Gastrointestinal effects of antipyretic analgesics

Abstract

Aspirin and paracetamol (acetaminophen) are the most commonly used minor analgesics, but their effects on the gastrointestinal tract differ widely. Aspirin is significantly associated with major upper gastrointestinal hemorrhage, whereas acetaminophen is not. Short-term use of aspirin produces erythema, erosions, and occasionally ulcers; acetaminophen use does not. Chronic gastric ulcer is linked to aspirin intake in patients with rheumatic disease, and epidemiologically in all heavy aspirin users; paradoxically, in only one epidemiologic study was a significant association found between acetaminophen intake and chronic gastric ulcer. Fecal occult blood loss is increased in most regular aspirin users but not in those taking acetaminophen.
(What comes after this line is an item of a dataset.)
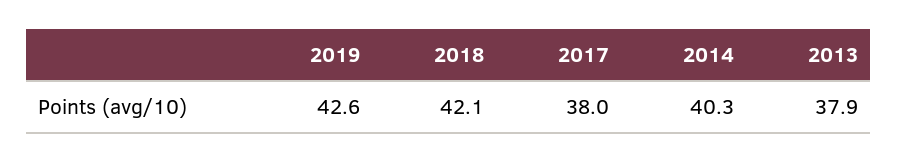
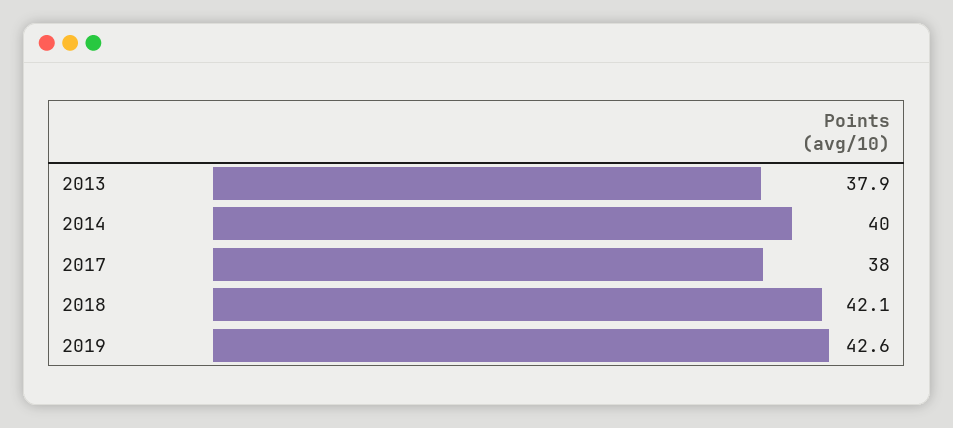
2014: 40.3 -> 40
Although studies in children have not apparently been made, in isolated small clinical series it has been shown that gastrointestinal bleeding and anemia do occur in the pediatric age group following the use of aspirin. Pathophysiologically, aspirin alters the gastric mucosal barrier to hydrogen ions and lowers gastric potential difference; acetaminophen has no effect on these parameters. Such changes correlate ultrastructurally with damage in surface epithelial cells and microerosions after the use of aspirin, but not after the use of acetaminophen. Aspirin causes a dramatic reduction in the ability of gastric mucosa to generate protective prostaglandins; however, acetaminophen also reduces prostaglandins. Other postulated mechanisms of aspirin damage include reduction in gastric mucosal secretion, bicarbonate output, and alteration of cell turnover. Because aspirin damage to gastric mucosa is often "silent," the clinician needs a high level of suspicion and awareness. In patients prone to gastric damage, or in those with a past history of aspirin-induced gastric damage, acetaminophen is the drug of choice when a minor, noninflammatory problem requires an analgesic.